Interviews with Alan Ayckbourn

This interview about Awaking Beauty, conducted in 2009, is held in the Ayckbourn Archive. No details are known about its publication.

Awaking Beauty

Question: Did you find it hard writing an adult fairytale for an adult audience?
Alan Ayckbourn:
It’s no more difficult than writing one for children. In a way easier, in that children as an audience are more willing to suspend disbelief. Their so-called adult “rationality” hasn’t yet kicked in, along with the disappearance of Father Christmas. I have written other fairytale based shows of which Dreams From A Summer House (another musical, this one with composer John Pattison) is probably the closest to Awaking Beauty.

Did you read fairytales as a child?
Yes, I read my share of them like many of my generation.

And if so which was your favourite and why?
I liked The Tinder Box I seem to recall and Bluebeard scared me and fascinated me in equal parts. I preferred the darker ones, i.e. those by the Brothers Grimm rather than the somewhat blander Hans Christian Anderson.

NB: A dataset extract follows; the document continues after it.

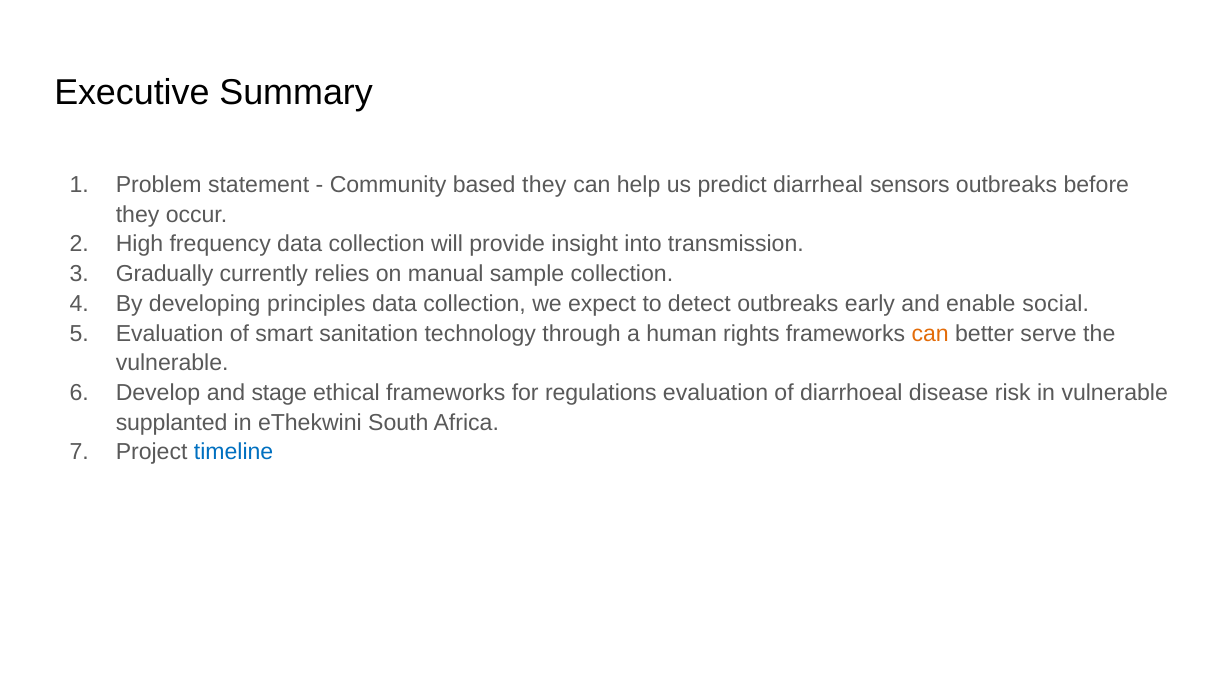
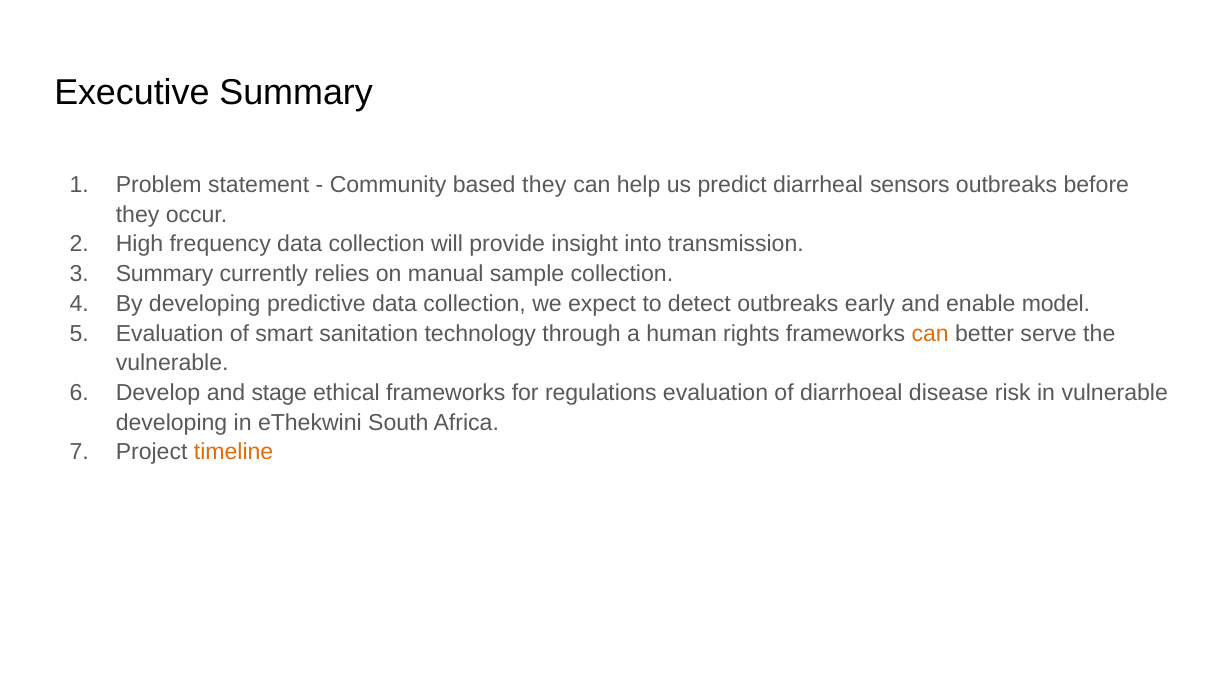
Gradually at (165, 274): Gradually -> Summary
principles: principles -> predictive
social: social -> model
supplanted at (172, 422): supplanted -> developing
timeline colour: blue -> orange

Do you find fairytales still relevant today?
Yes. Essentially they are, after all, morality tales concerned with Good and Evil and were intended presumably to instil children with an awareness that we all have, as individuals, a choice between the two. Some of them are quite sophisticated but the simplest of them with their crude black and white imagery probably seem quaint (if not downright politically incorrect!) to a generation whose sensibilities have been broadened (some would argue blunted!) by 20th century sophistication, psychology and social tolerance.

Is the intimacy of ‘Theatre in the round’ staging useful for engaging a young audience?
I think it’s extremely useful! Proximity to dramatic events tends to involve an audience, especially a young one used to seeing acting close-up either from movies or TV. Finding themselves seated often several yards away from the action in a proscenium arch theatre where the actors aren’t, technically speaking, even in the same room as them, tends to make the theatre experience less satisfactory.

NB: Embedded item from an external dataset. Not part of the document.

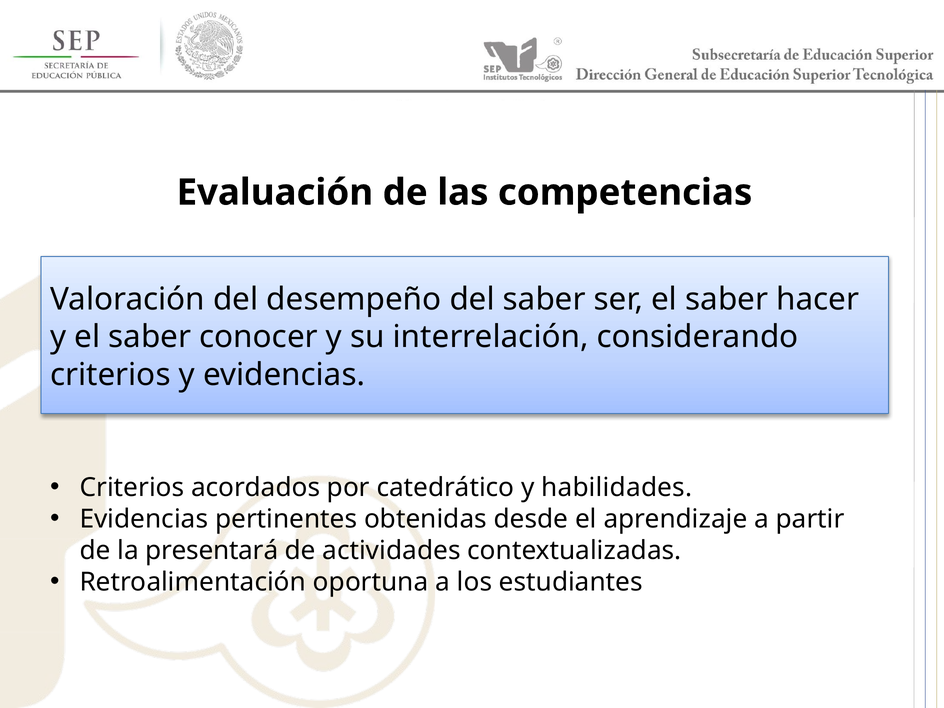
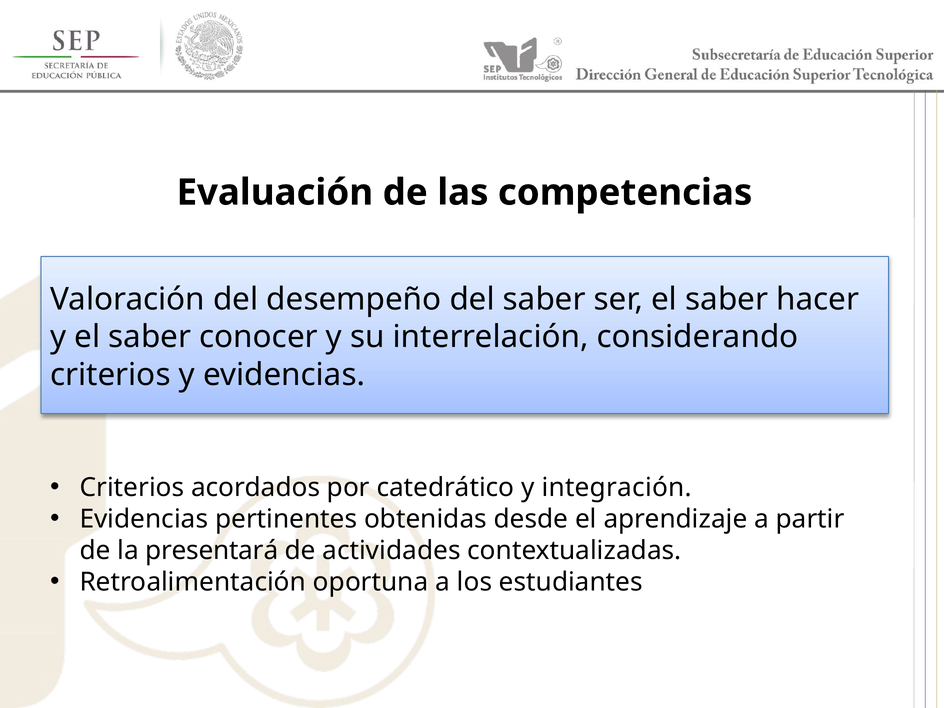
habilidades: habilidades -> integración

Do you find there can be a fine balance between a play and a pantomime?
The genre of “pantomime” these days, is such a vast area stretching from large-scale commercial pantomimes - designed largely for a once-a-year, generally non-theatre going audience - which are little more than glorified excuses to introduce familiar household names going through their paces with barely an acknowledgement to the original source material, let alone an excuse for a narrative. At the other extreme, the simple dramatic retelling of an established fairytale is much the same as any other original story, be it by Dickens or Austen. The fairytale’s enduring secret is that the best of them have good strong stories and in this sort of theatre (no, in any sort of theatre, I believe) narrative is vital.

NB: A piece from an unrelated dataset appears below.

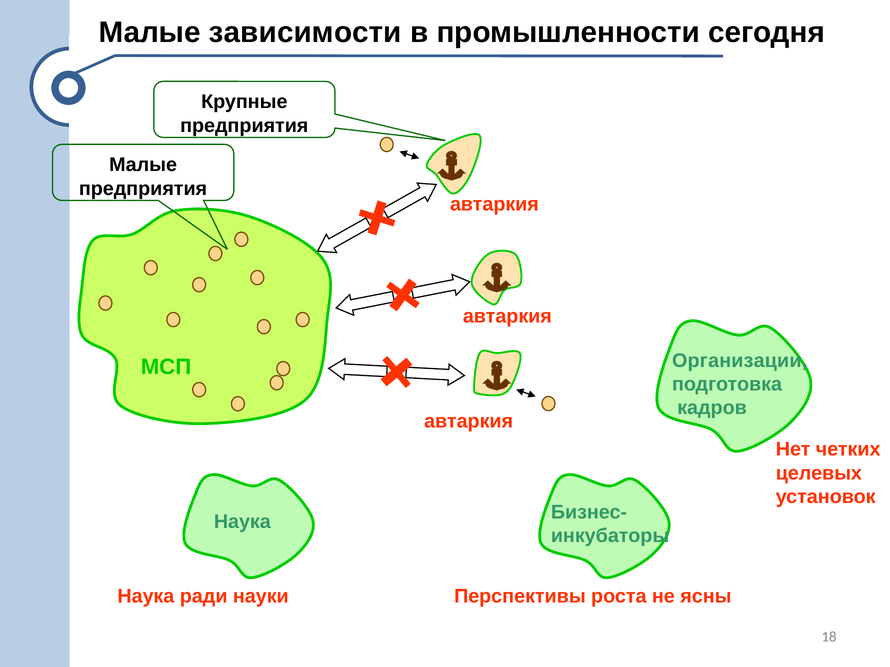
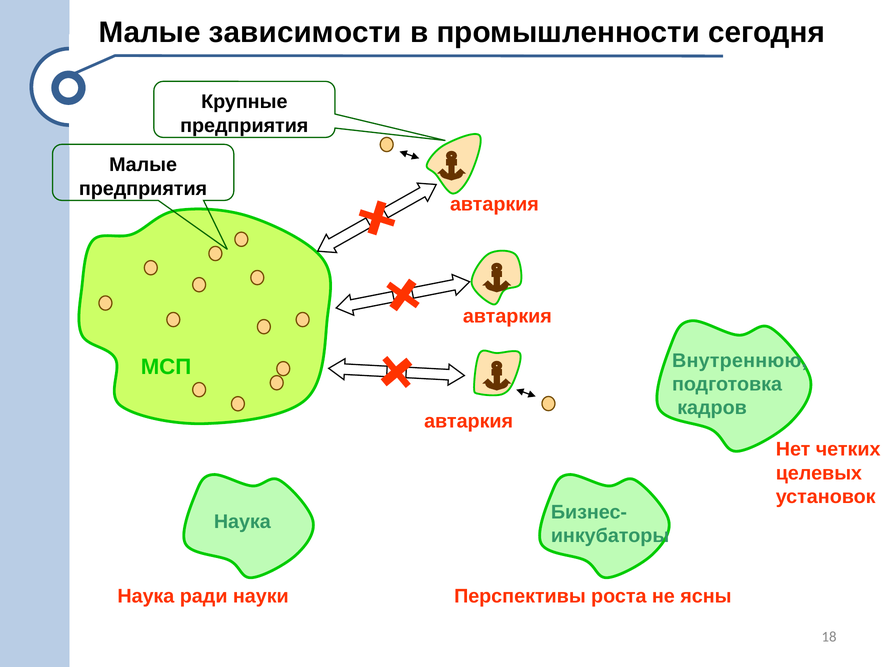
Организации: Организации -> Внутреннюю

Do you find it hard to get the right balance?
Not really. But then I’ve never tried to write a straight pantomime! The nearest I’ve got to one is in plays like Awaking Beauty which actually starts where Sleeping Beauty leaves off. But then I’ve always been curious even as a child to know what really happened after “they all lived happily ever after” bit. Which probably, come to think of it, has provided the basis of a large proportion of my writing.